Zwanziger saß 2012 im Exekutivkomitee des Weltverbandes Fifa und hatte damit auch Einblick in die spektakuläre ISL-Affäre um Bestechungszahlungen bei Rechtevergaben in Höhe von insgesamt 142 Millionen Euro. Ab 2003 war er Vize-Präsident im WM-OK für Finanzen.

Schmidt erklärte in Bezug auf Zwanzigers im Spiegel erwähntes Gedächtnisprotokoll eines Telefonats, der Name Bin Hammam sei "möglicherweise gefallen. Aber ich werde nicht behaupten, dass er der Empfänger des Geldes ist. Ich weiß es einfach nicht."

Zwanziger stichelt indes weiter gegen Franz Beckenbauer, Schmidt und Niersbach. Sein Anwalt Hans-Jörg Metz schrieb der Troika in einem Interview bei Spiegel Online einen geradezu konspirativen Versuch zu, die von Zwanziger angewiesene Überweisung ohne Beteiligung seines Mandanten per Pressemitteilung erklären zu wollen.

"Herr Schmidt teilte mit", berichtete Metz in dem Interview, "dass eine Erklärung von Beckenbauer käme, die zwar mit ihm, Schmidt, und Niersbach abgestimmt sei; auf eine Abstimmung mit Herrn Zwanziger werde aber kein Wert gelegt." Schmidt empörte sich über Zwanzigers Vorgehensweise: "Es ist ungeheuerlich, dass Theo Zwanziger den Inhalt eines privaten Telefonates an die Öffentlichkeit bringt."

Die Wiederöffnung der WM-Akten rückte inzwischen auch wieder einmal das Finanzgebaren der Fifa in diffuses Licht. Die Süddeutsche Zeitung berichtete unter Berufung auf Unterlagen der Bundesregierung und des OK, dass die Fifa 2003 unerwartet 40 Millionen Euro von den deutschen WM-Machern verlangte — 33 Millionen Euro für IT-Kosten und zusätzlich ausgerechnet wieder sieben Millionen Euro "zum Zeichen der deutschen Solidarität mit Afrika".
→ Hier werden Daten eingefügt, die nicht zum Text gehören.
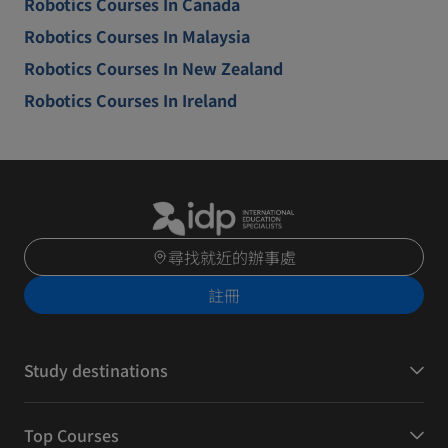
Robotics Courses In Canada
Robotics Courses In Malaysia
Robotics Courses In New Zealand
Robotics Courses In Ireland
尋找就近的辦事處
註冊
Study destinations
Top Courses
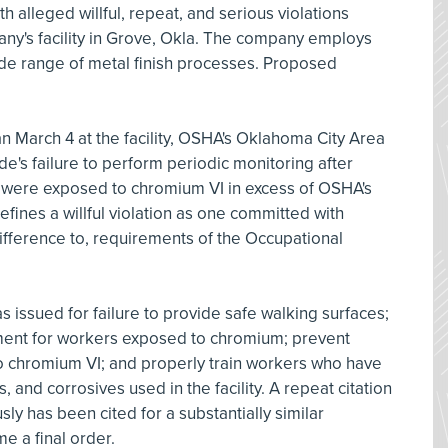
h alleged willful, repeat, and serious violations
any's facility in Grove, Okla. The company employs
de range of metal finish processes. Proposed
an March 4 at the facility, OSHA's Oklahoma City Area
ride's failure to perform periodic monitoring after
rs were exposed to chromium VI in excess of OSHA's
fines a willful violation as one committed with
ndifference to, requirements of the Occupational
as issued for failure to provide safe walking surfaces;
ment for workers exposed to chromium; prevent
 chromium VI; and properly train workers who have
and corrosives used in the facility. A repeat citation
ly has been cited for a substantially similar
e a final order.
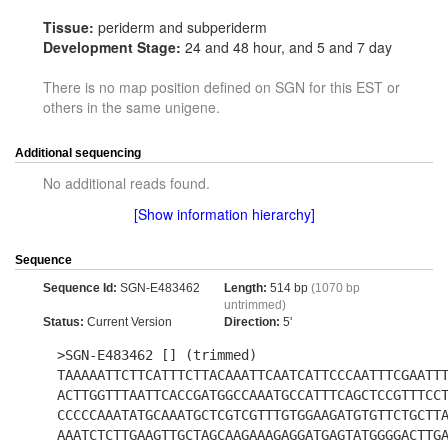
Tissue:
periderm and subperiderm
Development Stage:
24 and 48 hour, and 5 and 7 day
There is no map position defined on SGN for this EST or
others in the same unigene.
Additional sequencing
No additional reads found.
[Show information hierarchy]
Sequence
Sequence Id:
SGN-E483462
Length:
514 bp
(1070 bp
untrimmed)
Status:
Current Version
Direction:
5'
>SGN-E483462 [] (trimmed)
TAAAAATTCTTCATTTCTTACAAATTCAATCATTCCCAATTTCGAATT
ACTTGGTTTAATTCACCGATGGCCAAATGCCATTTCAGCTCCGTTTCC
CCCCCAAATATGCAAATGCTCGTCGTTTGTGGAAGATGTGTTCTGCTT
AAATCTCTTGAAGTTGCTAGCAAGAAAGAGGATGAGTATGGGGACTTG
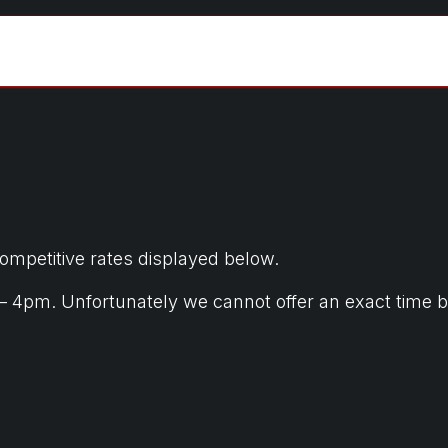
tic
Commercial
Pricing
Gallery
Cont
competitive rates displayed below.
m. Unfortunately we cannot offer an exact time but w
Den SZ-Angaben zufolge löste die Fifa-Forderung beim WM-OK große Verärgerung und auch die Einschaltung des Bundeskanzleramtes aus. Letztlich kam nach Verhandlungen auch über den Rückkauf von diversen Rechten durch die künftigen WM-Gastgeber offenbar eine Einigung auf eine "Lizenzzahlung" von 20 Millionen Euro zustande - ohne neuerliche Erwähnung einer Afrika-Spende.